Sunday, September 03, 2006

New York Times Ignores its Own Record : Opium Harvest at Record Level in Afghanistan

What's up with the New York Times?

The "newspaper of record" seems to be ignoring the very record it aspires to produce on a daily basis.

It reports today on the post-Taliban re-emergence of opium poppy cultivation, but blames that re-emergence on the return of Taliban influence in parts of Afghanistan. Reporter Carlotta Gall quotes the executive director of the United Nations Office on Drugs and Crime, Antonio Maria Costa, who said that

the increase in cultivation was significantly fueled by the resurgence of Taliban rebels in the south, the country’s prime opium growing region. As the insurgents have stepped up attacks, they have also encouraged and profited from the drug trade, promising protection to growers if they expanded their opium operations.

"This year’s harvest will be around 6,100 metric tons of opium — a staggering 92 percent of total world supply. It exceeds global consumption by 30 percent,” Mr. Costa said at a news briefing.


This is all very true. So what's my problem?
He said the harvest increased by 49 percent from the year before, and it drastically outpaced the previous record of 4,600 metric tons, set in 1999 while the Taliban governed the country. The area cultivated increased by 59 percent, with more than 400,000 acres planted with poppies in 2006 compared with less than 260,000 in 2005.

Ah. Well. Here's my problem. The Taliban banned the cultivation of opium poppies in 1997. The initial ban seems to have been fairly ineffectual. Afghanistan is, after all, an extremely poor country, and farmers had a steady and significant source of income in poppies. So the figure of 4,600 metric tons in 1999 appears to be correct. And it was a record set while the Taliban ruled Afghanistan. But the Taliban instituted yet another ban in 2000, one with "teeth," and the New York Times, and other news sources, reported on the success of that ban five years ago. In the February 7, 2001 edition of the Times, Barbara Crossette reported that
Initial results from a survey of opium-growing areas of Afghanistan in recent days indicate that the Taliban may have succeeded in sharply reducing the annual poppy crop, astonished United Nations narcotics-control officials say.

On April 25, 2001, the same reporter noted that
United Nations narcotics officials reported earlier this year that it appeared that the Taliban, a militant Islamic group that controls most of Afghanistan, had all but wiped out poppy crops under a ban announced last year. American drug experts have begun their own survey and expect to have final results by early summer. Until this year, Afghanistan was the world's largest producer of opium, the source of much of the heroin sold in Europe.

Crossette then reported on May 20, 2001 the acknowledgement of the US Government that the Taliban poppy ban had been successful:
The first American narcotics experts to go to Afghanistan under Taliban rule have concluded that the movement's ban on opium-poppy cultivation appears to have wiped out the world's largest crop in less than a year, officials said today. The American findings confirm earlier reports from the United Nations drug control program that Afghanistan, which supplied about three-quarters of the world's opium and most of the heroin reaching Europe, had ended poppy planting in one season.

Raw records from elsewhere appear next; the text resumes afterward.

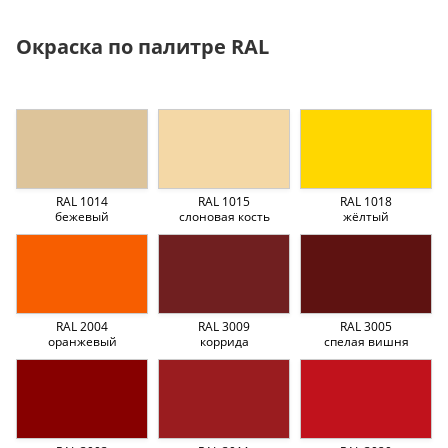
Окраска по палитре RAL
RAL 1014
RAL 1015
RAL 1018
бежевый
слоновая кость
жёлтый
RAL 2004
RAL 3009
RAL 3005
оранжевый
коррида
спелая вишня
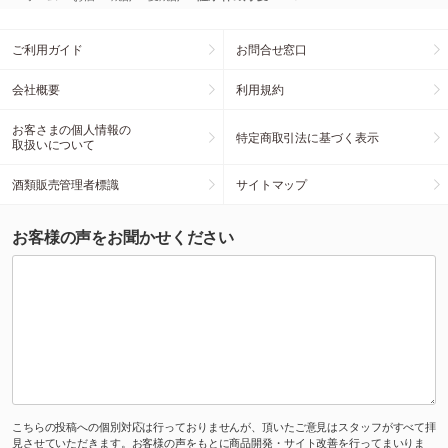
ご利用ガイド
お問合せ窓口
会社概要
利用規約
お客さまの個人情報の
特定商取引法に基づく表示
取扱いについて
酒類販売管理者標識
サイトマップ
お客様の声をお聞かせください
こちらの投稿への個別対応は行っておりませんが、頂いたご意見はスタッフがすべて拝
見させていただきます。お客様の声をもとに商品開発・サイト改善を行ってまいりま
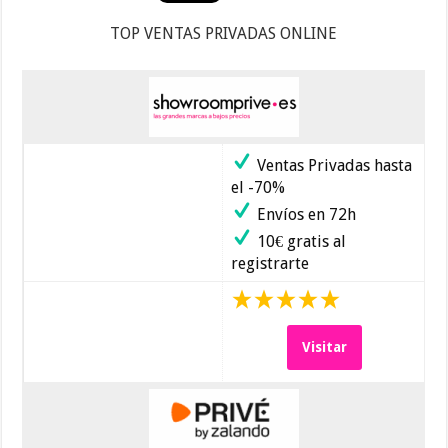
TOP VENTAS PRIVADAS ONLINE
Ventas Privadas hasta
el -70%
Envíos en 72h
10€ gratis al
registrarte
Visitar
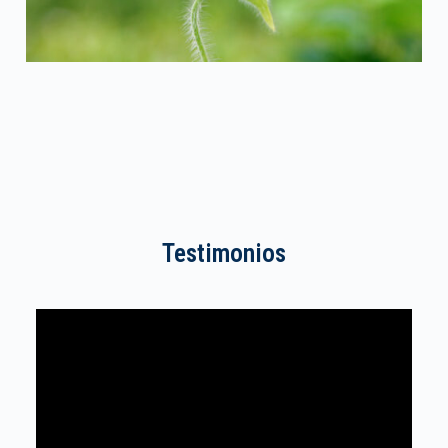
Testimonios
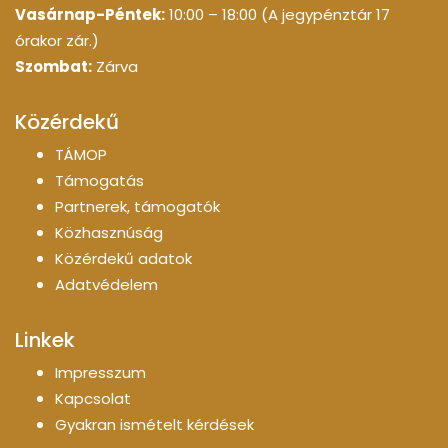
Vasárnap-Péntek:
10:00 – 18:00 (A jegypénztár 17
órakor zár.)
Szombat:
Zárva
Közérdekű
TÁMOP
Támogatás
Partnerek, támogatók
Közhasznúság
Közérdekű adatok
Adatvédelem
Linkek
Impresszum
Kapcsolat
Gyakran ismételt kérdések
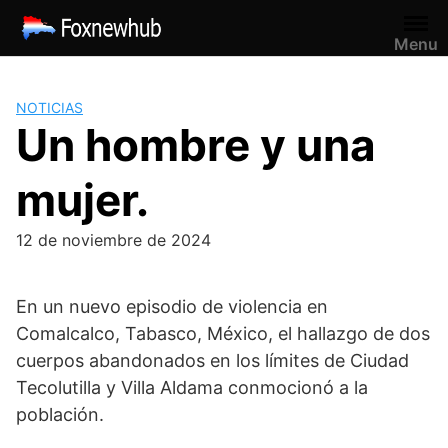
Saltar
al
Menu
contenido
NOTICIAS
Un hombre y una
mujer.
12 de noviembre de 2024
En un nuevo episodio de violencia en
Comalcalco, Tabasco, México, el hallazgo de dos
cuerpos abandonados en los límites de Ciudad
Tecolutilla y Villa Aldama conmocionó a la
población.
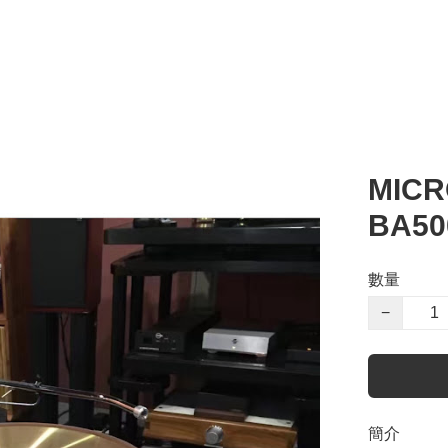
MICR
BA50
數量
−
簡介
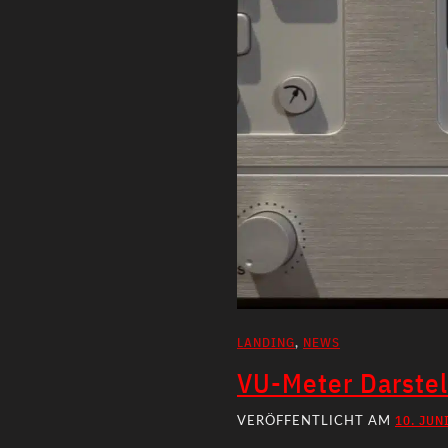
LANDING
NEWS
,
VU-Meter Darste
10. JUN
VERÖFFENTLICHT AM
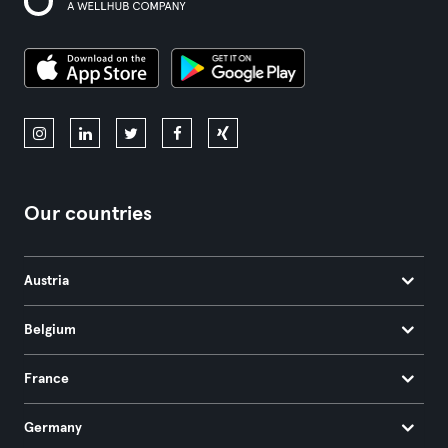
Our countries
Austria
Belgium
France
Germany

But by October of 2001, after the events of 9/11 and immediately preceding the US-led invasion of Afghanistan, it was clear that poppy cultivation was still going on in Afghanistan, but NOT in areas controlled by the Taliban. Barry Meier, writing in the October 5, 2001 edition of the New York Times reported that
New data collected by the United Nations indicates that most opium grown in Afghanistan this year was in areas controlled by the Northern Alliance, a rebel
group now being courted by the United States and its Western allies as a means to destabilizing and even toppling the ruling Taliban. The United Nations study confirmed earlier findings by United Nations officials and United States narcotics experts that opium harvests in areas controlled by the Taliban -- said by the United Nations to be about 90 percent of Afghanistan -- have plummeted after a recent Taliban ban on the growing of opium poppies.

The invasion probably put the nail in the coffin of the Taliban's opium poppy ban. Tim Golden, in the New York Times, October 22, 2001:

A highly successful government ban on the growing of opium poppies in Afghanistan, which had been by far the biggest source of opium in the world, has begun to unravel as the United States presses its war against the ruling Taliban, American and United Nations officials say.

Reports from Afghanistan received last week by the United Nations show that farmers are planting or preparing to plant opium poppies in at least two important growing areas. Recent American intelligence reports also suggest that the year-old ban may be eroding as the military assault continues, United States officials said.


None of this is to meant to endorse or "support" the Taliban. It is merely meant to set the record straight; one that was first recorded by the New York Times itself. Now, the Times is contradicting its own reports.

Now I will have to listen to people like Howie, who take no notice of the news when it contradicts their fantasy-worldview, but will grab onto anything that supports their dangerous delusions.

The Times, I think, is getting either very sloppy, or very politically biased.